First, what is VO2 max? VO2 max is defined by Elizabeth Quinn, a board certified physician, as “the measurement of the maximal amount of oxygen that an individual can utilize during intense, or maximal exercise. It is measured as milliliters of oxygen used in one minute per kg of body weight.” In other words, the higher, or better, an athlete’s VO2 max is, the more efficiently their body can utilize oxygen during aerobic activity. In general, most exercise physiologists would say VO2 max is one of the best indicators of an athlete’s cardiovascular fitness and aerobic endurance.
Aside from improved oxygen utilization, strength training is a key factor for injury prevention. Most runners, cyclists, and triathletes have muscular imbalances, meaning one muscle or group of muscles, is stronger than its opposing muscle. A great example of this is your typical runner. Most runners tend to have strong quadriceps, but weak hamstrings and hip stabilizers. What is the problem with these types of imbalances? According to Quinn, they “can lead to discrepancies between limbs, produce injuries, and potentially hinder performance.”
4 Staple Exercises All endurance Athletes Should Perform
Deadlifts – Deadlifts are a great compound movement that will actively engage the posterior chain and focus on strengthening the hamstrings, glutes, and low back. It’s very important these are done correctly, otherwise you are at risk for injury.
- Pull-ups (assisted or unassisted) or ring rows – If you are unable to do pull-ups, ring rows can be performed with gymnastics rings or TRX straps. Both exercises are great for improved posture and upper body strength (lacked by many endurance athletes). https://youtu.be/eGo4IYlbE5g https://youtu.be/xhlReCpAE9k
- Plank hold – One of the best core exercises out there. There are many variations of planks that you can do, start by holding a plank as long as you can and gradually building time. Once you can successfully complete 3 plank holds for a minute each, try some of the variations in this video: https://www.youtube.com/watch?v=Ubkevtdkkdg
- Box jumps – Plyometric training is great for muscular endurance and power. Box jumps are great because they are simple and can be done both in and outside of the gym. https://www.youtube.com/watch?v=hxldG9FX4j4
There are many components that feed into a proper strength training program, no matter what your goals are.

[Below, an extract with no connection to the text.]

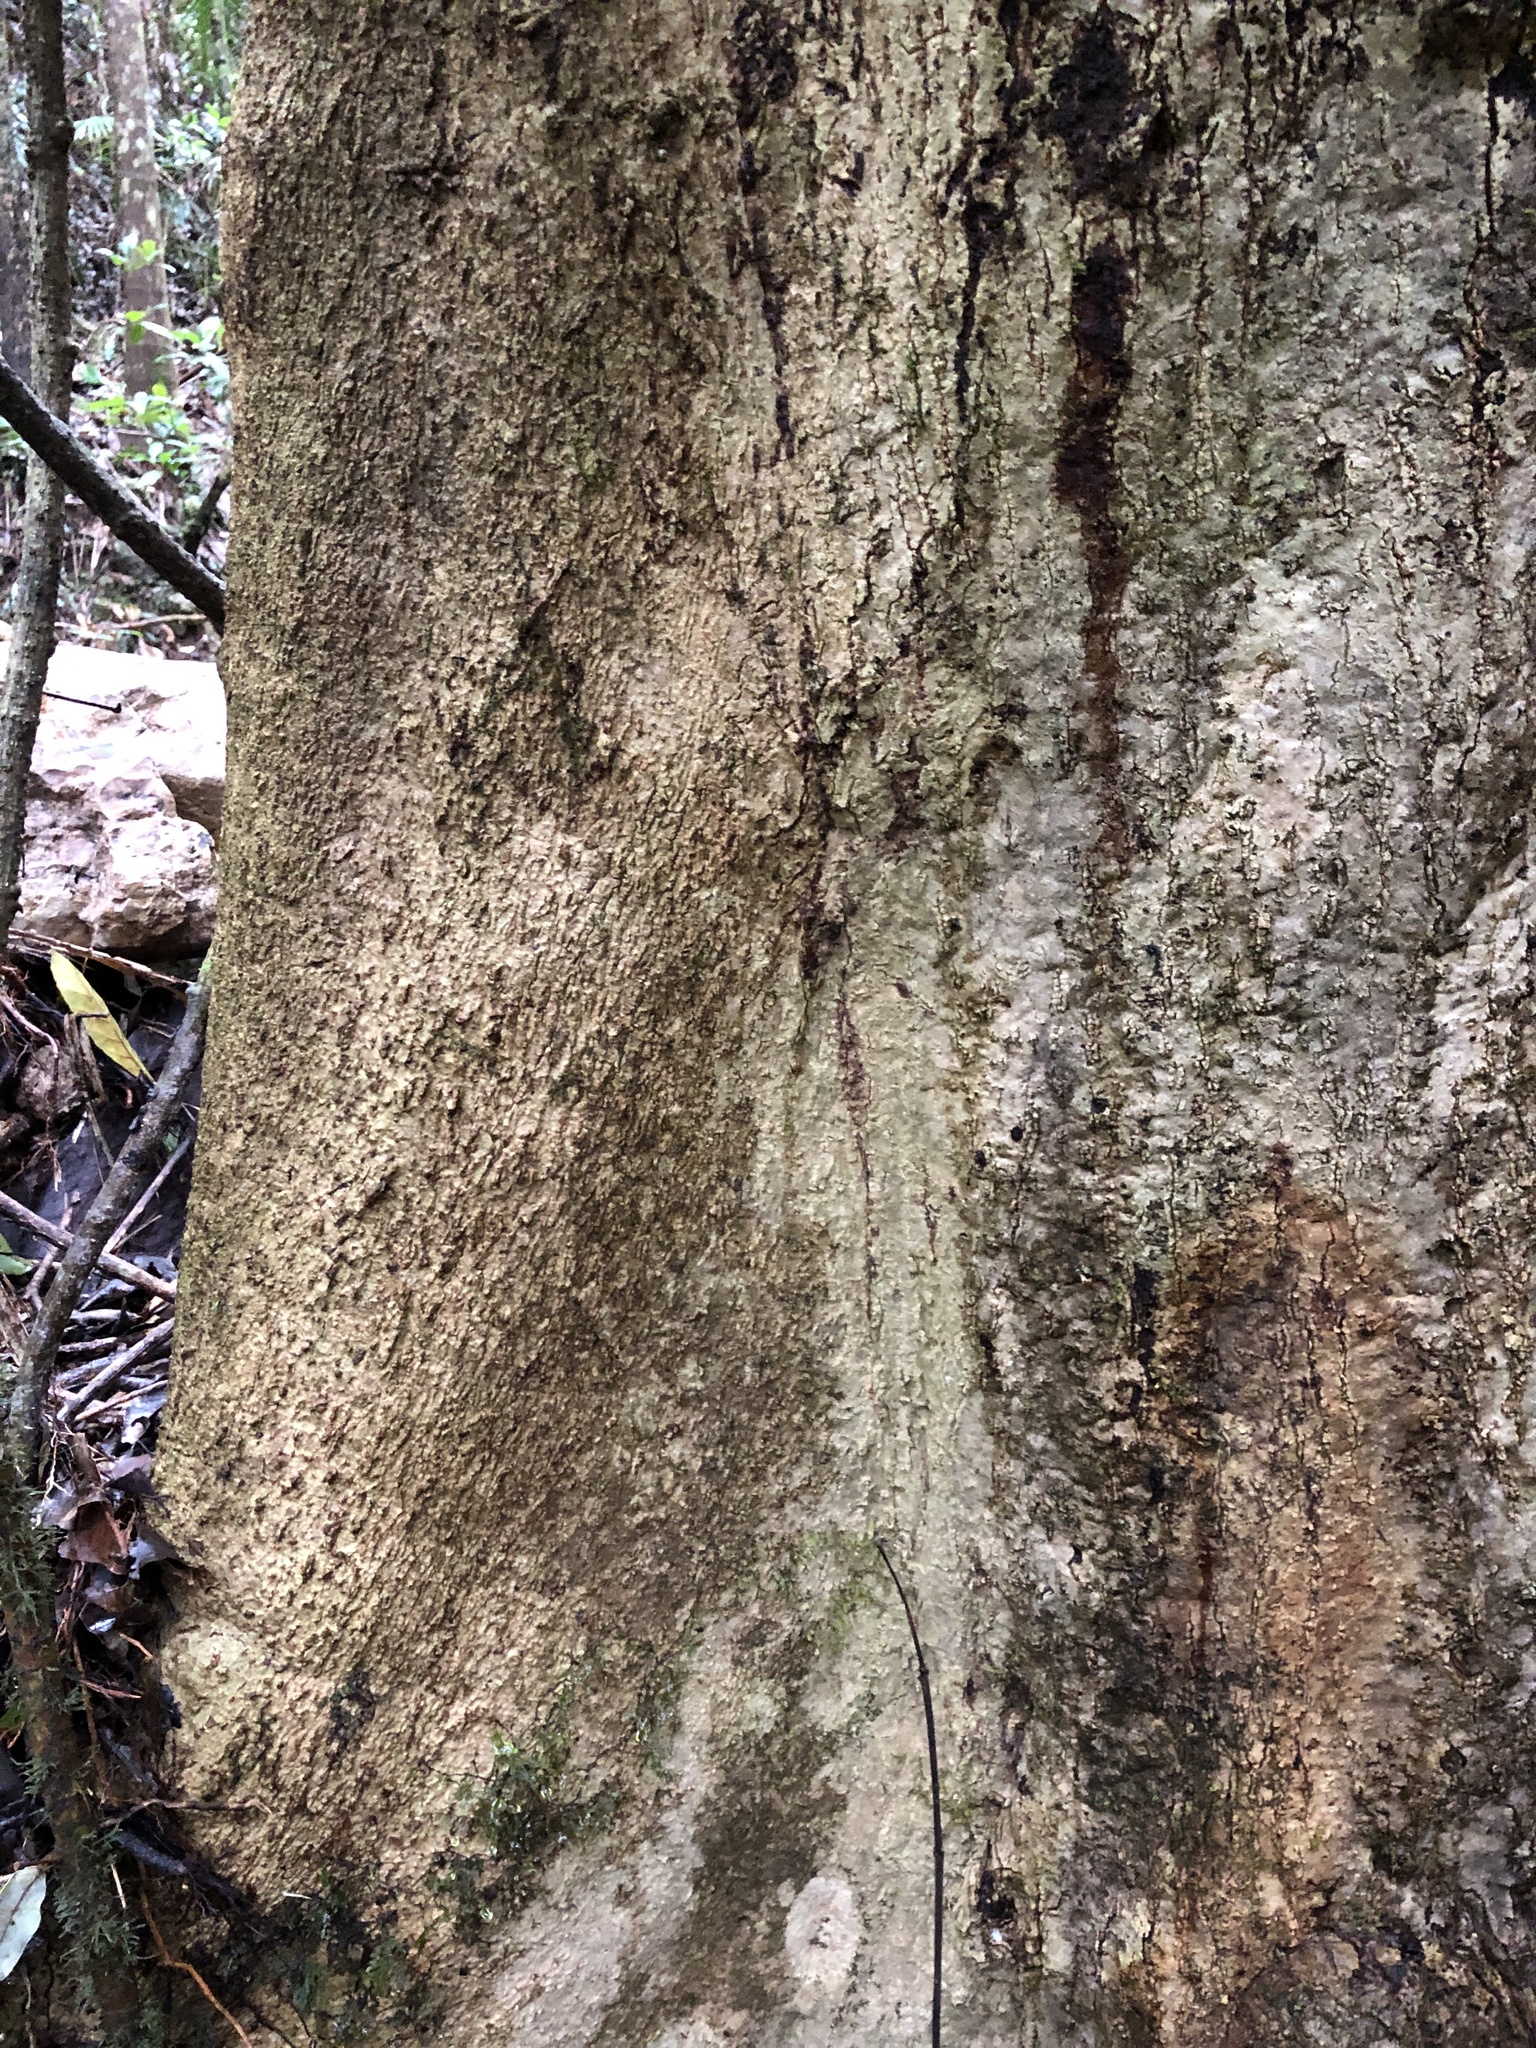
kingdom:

For endurance athletes, training will change several times throughout the year based off of the athlete’s race schedule. The number of sets and reps, amount of weight, and types of exercises are all things that will vary. It’s very important to make sure you are on an appropriate program following proper progression and form. On top of these things, you should always be performing a structured warm up and lots of stretching and mobility during your training.